FOLLOWING THE AGING PROCESS OF BACILLUS SUBTILIS COLONIES

When grown on a solid surface bacterial cells form complex multicellular colonies, which can survive for long periods of time. However, little is known about the adaptation and the physiology of the colony aging cells. Furthermore, it is unrevealed whether and how the colony population is evolved and modified throughout time. The goal of our research is to characterize the aging process of colonies derived from the sporulating soil bacterium Bacillus subtilis by characterizing physiological and genetic features of the aging cells. Investigation of aging colonies (up to 15 days) revealed that at least 30% of the aging population composed of non sporulating cells, suggesting that this significant portion is able to adapt and acquire mutations.

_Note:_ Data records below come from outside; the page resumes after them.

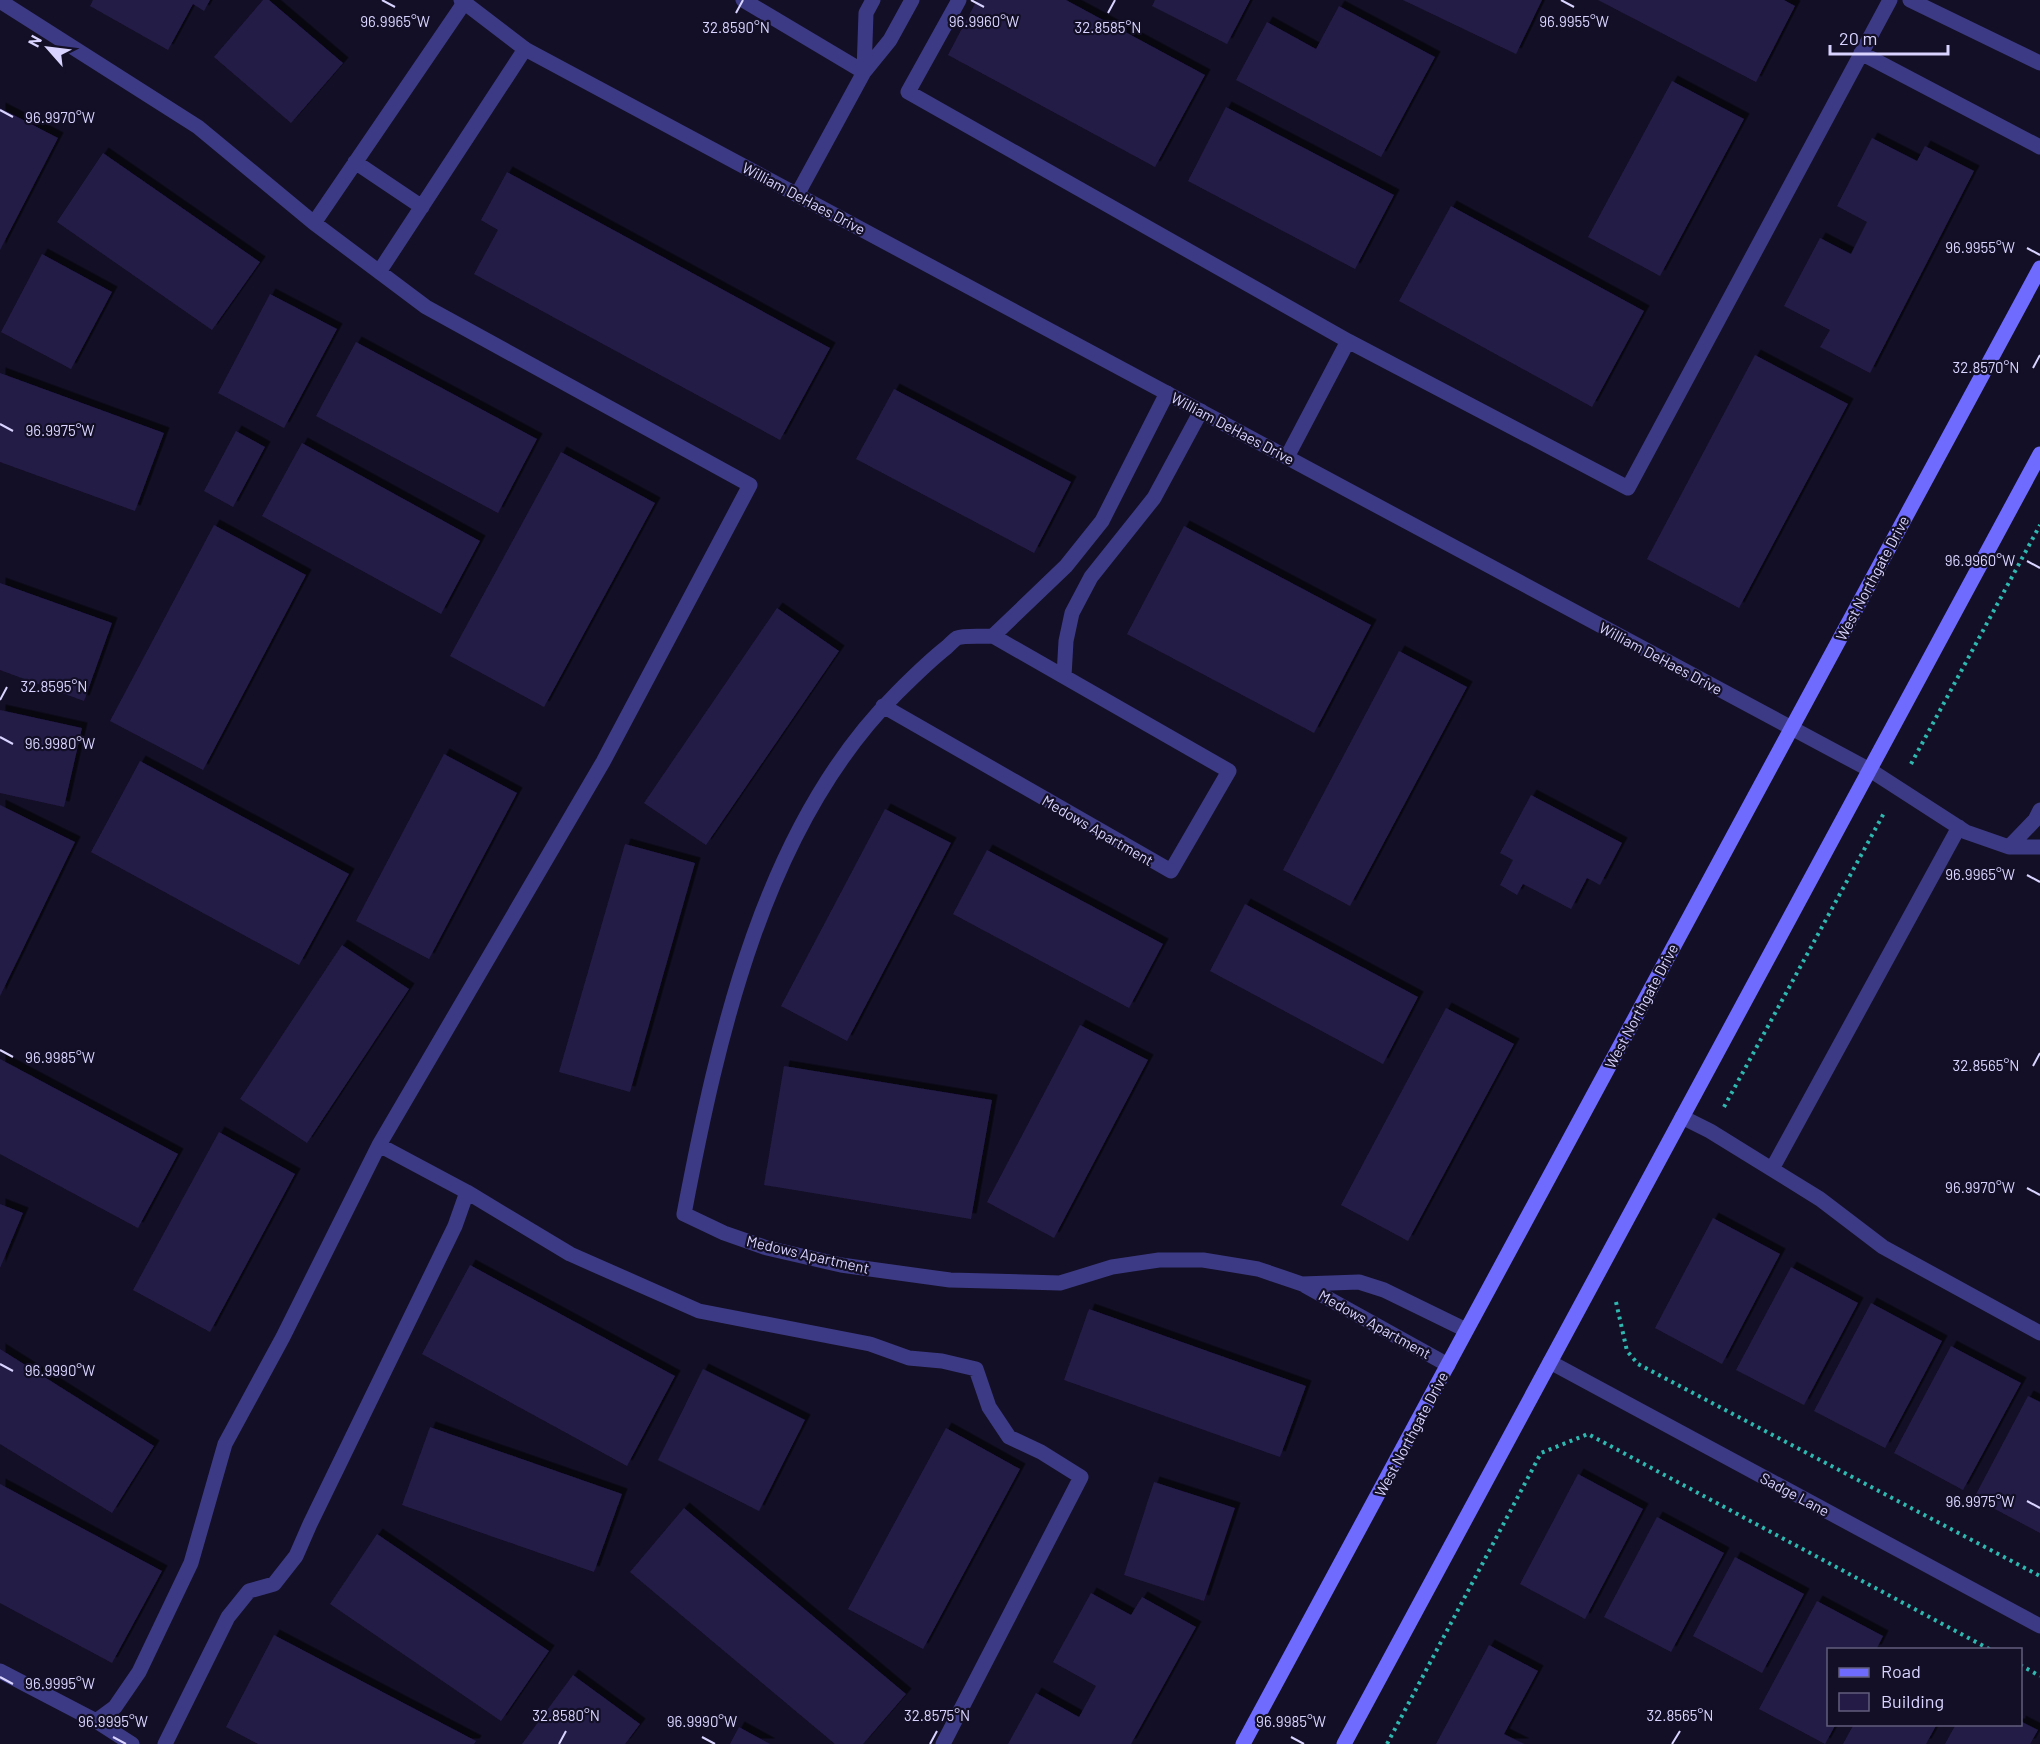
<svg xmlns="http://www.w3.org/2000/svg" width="2040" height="1744" font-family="Barlow,sans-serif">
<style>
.building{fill:#241b47;filter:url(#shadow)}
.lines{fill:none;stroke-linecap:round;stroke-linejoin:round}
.path{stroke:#2fb8b0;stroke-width:4;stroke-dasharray:3 4.5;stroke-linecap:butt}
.service{stroke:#3d3a85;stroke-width:15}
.minor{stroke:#3d3a85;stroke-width:15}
.tertiary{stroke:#3d3a85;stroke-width:15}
.secondary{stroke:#6f6bff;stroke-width:15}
.ticks{fill:none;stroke:#d9d4ff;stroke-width:2}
.labels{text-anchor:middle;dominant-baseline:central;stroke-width:4.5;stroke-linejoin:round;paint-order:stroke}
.street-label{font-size:15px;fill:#d9d4ff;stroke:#130f26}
.ticks-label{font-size:15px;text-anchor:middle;fill:#d9d4ff;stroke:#130f26;stroke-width:4.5;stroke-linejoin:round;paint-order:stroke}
</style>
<defs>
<filter id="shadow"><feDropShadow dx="5.5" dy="-5.5" stdDeviation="0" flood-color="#0009"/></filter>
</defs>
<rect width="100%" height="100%" fill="#130f26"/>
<path class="building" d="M93,0h117l-6,11 -11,-7 -25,46 -78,-44z
M263,0h6l74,63 -52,60 -77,-66z
M977,0h89l139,75 -50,92 -207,-112z
M1155,0h95l-23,44 -75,-38z
M1403,0h139l-26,54z
M1598,0h186l11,6 -39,76z
M1339,6l96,51 -54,100 -145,-77 31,-58 49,27z
M1672,81l72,38 -84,157 -72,-39z
M1226,107l168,88 -39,74 -167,-88z
M0,108l58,30 -58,112z
M1872,138l45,23 8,-15 49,25 -104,202 -50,-26 10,-17 -46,-24 36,-68 31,16 16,-32 -30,-16z
M103,153l157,109 -48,68 -155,-108z
M507,172l323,176 -50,92 -306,-166 24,-44 -17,-10z
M1451,206l193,105 -52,96 -193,-106z
M42,254l70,38 -41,77 -70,-37z
M270,294l67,35 -53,99 -66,-35z
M356,342l181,97 -39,74 -182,-97z
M1755,355l93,49 -109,204 -92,-49z
M0,373l164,60 -29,78 -135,-49z
M894,389l177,93 -37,71 -178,-94z
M236,431l29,16 -32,60 -29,-16z
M302,443l178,98 -39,73 -179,-98z
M561,452l94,51 -111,204 -94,-51z
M214,525l92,50 -103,195 -93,-49z
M1184,526l187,99 -57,108 -187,-99z
M0,583l112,40 -28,78 -84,-31z
M777,608l62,43 -133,194 -62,-42z
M1399,651l68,36 -117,219 -67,-36z
M0,710l82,18 -18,79 -64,-14z
M444,754l73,39 -88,166 -73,-38z
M140,761l209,113 -50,91 -208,-113z
M1531,795l91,48 -22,42 -13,-7 -16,31 -48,-25 -6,11 -17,-10 13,-25 -13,-7z
M0,805l75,37 -75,154z
M885,809l66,34 -104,198 -66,-35z
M625,844l70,19 -65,229 -71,-20z
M987,850l176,94 -34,64 -176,-94z
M1245,904l173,93 -35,67 -173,-93z
M342,945l67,44 -102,154 -67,-44z
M1446,1008l68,36 -106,197 -67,-36z
M1080,1025l68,35 -94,178 -67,-36z
M0,1059l178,95 -40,74 -138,-74z
M784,1066l208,34 -21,119 -207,-34z
M219,1132l76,42 -85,158 -77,-42z
M0,1204l23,9 -23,55z
M1713,1218l67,36 -58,110 -67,-36z
M470,1265l205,111 -48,90 -205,-112z
M1791,1267l67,36 -54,102 -68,-35z
M1871,1303l71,38 -57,107 -71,-37z
M1089,1309l217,77 -26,71 -216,-77z
M1951,1346l70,37 -58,107 -69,-37z
M0,1349l154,97 -42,67 -112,-69z
M703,1369l102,51 -46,91 -101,-51z
M2028,1396l12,6v131l-66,-35z
M430,1427l192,67 -28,78 -192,-67z
M946,1428l74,41 -97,180 -75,-40z
M1578,1474l65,35 -58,110 -65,-35z
M1154,1482l81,26 -31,93 -80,-26z
M0,1484l162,87 -50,92 -112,-60z
M684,1508l222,186 -43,50h-28l-205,-172z
M1657,1517l67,36 -53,99 -67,-35z
M377,1534l172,117 -48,70 -171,-117z
M1735,1557l69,37 -42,79 -69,-37z
M1091,1593l40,22 11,-18 54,30 -65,117h-123l28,-51 43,24 17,-31 -43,-24z
M1817,1601l66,35 -7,14h-48v74h8l-11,20 -66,-35z
M274,1635l202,106 -2,3h-216l-32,-17z
M1489,1645l49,26 -34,63 20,10h-88z
M573,1675l67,49 -15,20h-103z
M2020,1721l18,9 -8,14h-85l11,-20h64z
M1854,1724h83l-11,20h-83z
M739,1727l31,17h-40z"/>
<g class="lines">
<path class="path" d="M1911,764l129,-239
M1724,1107l160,-294
M1616,1302l11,49 11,13 402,212
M2020,1665l20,11
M1387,1744l154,-291 47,-19 403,216"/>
<path class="service" d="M743,0l121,72
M959,0l-51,92 440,249 280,147 262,-488
M1910,0l130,63
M0,1l198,126 116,96 112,84 324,178 -147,277 -224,383 -96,192 -58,107 -34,119 -52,109 -24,35 -19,14 -96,-50
M1861,53l179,94
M864,72l2,-59 7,-13
M355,162l67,45
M797,195l67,-123 26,-32 22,-40
M314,223l150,-220
M379,272l146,-223
M1287,457l61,-116
M993,636l73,-70 36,-45 65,-128
M1064,676l2,-35 6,-28 19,-36 63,-79 47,-87
M883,706l288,165 58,-100 -236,-135c-9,1 -28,-1 -36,2 -3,2 -7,6 -10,9 -18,14 -34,30 -50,46 -133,132 -179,343 -213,521l40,19 43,15 74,17 109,15 110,3 52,-16 47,-7h44l55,9 44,15 146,81
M1870,770l96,62 43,15h31
M2009,847l26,-27 5,-10
M1682,1117l28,14 110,68 63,48 157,86
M379,1145l88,47
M1772,1169l187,-342
M1302,1284l57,-2 25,8 82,40
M96,1721l36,23
M165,1744l63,-127 21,-26 25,-7 22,-28 14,-32 145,-298 12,-34 103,62 129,57 171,33 39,14 33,3 34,8 13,38 20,30 32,15 40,25 -138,267"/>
<path class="minor" d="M1550,1362l490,264"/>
<path class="tertiary" d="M461,0l64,49 1345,721"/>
<path class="secondary" d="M1243,1744l797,-1476
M1344,1744l696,-1290"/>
</g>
<path class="ticks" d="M382,0l13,7M971,0l13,7M1561,0l13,7M736,13l7,-13M1108,13l7,-13M0,110l13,7M2027,248l13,7M2033,368l7,-13M0,424l13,7M2027,561l13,7M0,700l7,-13M0,737l13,7M2027,875l13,7M0,1050l13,7M2033,1066l7,-13M2027,1188l13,7M0,1364l13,7M2027,1501l13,7M0,1677l13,7M113,1737l13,7M702,1737l13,7M1291,1737l13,7M559,1744l7,-13M930,1744l7,-13M1672,1744l8,-13"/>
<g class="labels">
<g class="street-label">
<text transform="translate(804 198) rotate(28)">William DeHaes Drive</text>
<text transform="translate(1233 428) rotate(28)">William DeHaes Drive</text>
<text transform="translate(1872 578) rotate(-62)">West Northgate Drive</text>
<text transform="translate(1661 658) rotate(28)">William DeHaes Drive</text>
<text transform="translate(1098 830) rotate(30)">Medows Apartment</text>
<text transform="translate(1641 1006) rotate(-62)">West Northgate Drive</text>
<text transform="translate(808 1254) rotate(13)">Medows Apartment</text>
<text transform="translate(1375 1324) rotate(29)">Medows Apartment</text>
<text transform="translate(1411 1434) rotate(-62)">West Northgate Drive</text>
<text transform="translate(1795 1494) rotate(28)">Sadge Lane</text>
</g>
</g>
<g class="ticks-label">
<text x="395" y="27">96.9965°W</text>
<text x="984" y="27">96.9960°W</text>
<text x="1574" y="27">96.9955°W</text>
<text x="736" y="33">32.8590°N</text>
<text x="1108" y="33">32.8585°N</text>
<text x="60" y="123">96.9970°W</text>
<text x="1980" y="253">96.9955°W</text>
<text x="1986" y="373">32.8570°N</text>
<text x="60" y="436">96.9975°W</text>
<text x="1980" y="566">96.9960°W</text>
<text x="54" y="692">32.8595°N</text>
<text x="60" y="749">96.9980°W</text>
<text x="1980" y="880">96.9965°W</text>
<text x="60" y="1063">96.9985°W</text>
<text x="1986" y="1071">32.8565°N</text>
<text x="1980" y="1193">96.9970°W</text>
<text x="60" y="1376">96.9990°W</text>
<text x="1980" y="1507">96.9975°W</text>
<text x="60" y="1689">96.9995°W</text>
<text x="566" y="1721">32.8580°N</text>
<text x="937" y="1721">32.8575°N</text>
<text x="1680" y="1721">32.8565°N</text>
<text x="113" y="1727">96.9995°W</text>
<text x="702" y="1727">96.9990°W</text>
<text x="1291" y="1727">96.9985°W</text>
</g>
<rect x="1827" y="1648" width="195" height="78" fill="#130f26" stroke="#625e7d" stroke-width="1.5"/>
<rect x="1839" y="1668" width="30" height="9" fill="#6f6bff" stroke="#625e7d" stroke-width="1.5"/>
<text x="1881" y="1678" font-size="18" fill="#d9d4ff">Road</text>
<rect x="1839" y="1693" width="30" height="18" fill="#241b47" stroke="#625e7d" stroke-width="1.5"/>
<text x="1881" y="1708" font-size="18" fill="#d9d4ff">Building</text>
<g transform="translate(48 48) rotate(298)" stroke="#130f26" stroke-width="4.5" paint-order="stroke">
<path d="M0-4.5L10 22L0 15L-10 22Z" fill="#d9d4ff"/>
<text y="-9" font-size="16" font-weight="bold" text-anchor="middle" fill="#d9d4ff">N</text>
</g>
<path d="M1830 45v9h118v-9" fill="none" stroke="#d9d4ff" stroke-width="3"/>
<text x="1839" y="45" font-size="18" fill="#d9d4ff" stroke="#130f26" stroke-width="4.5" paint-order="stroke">20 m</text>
</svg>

To enrich this adaptive population, we have followed colonies deriving from a non-sporulating strain in the course of days. Utilizing a strain harboring a GFP fusion to the major cell division protein FtsZ, we defined basic features of aging colonies. Furthermore, by re-plating cells of parental aging colonies, we identified progeny colonies with altered morphologies (morphomutants) that became abundant within the surviving population. Whole genome sequence analysis of such morphomutants revealed the majority to contain mutations in genes encoding components necessary for bacterial differentiation, with the key target being the pathway controlling the developmental master regulator Spo0A. Importantly, similar mutations were prevalent in mutants derived from colonies of a sporulating strain. Characterization of these morphomutants revealed that they exhibit a shorter lag phase in comparison to the parental strain upon growth resumption. We propose that the obtained mutants are transition state deficient, unable to differentiate to any of the bacterium developmental states: sporulation, biofilm formation, competence or stationary phase. This deficiency leaves the bacterium captured in an undifferentiated state, capable of rapidly resuming growth when resources become available.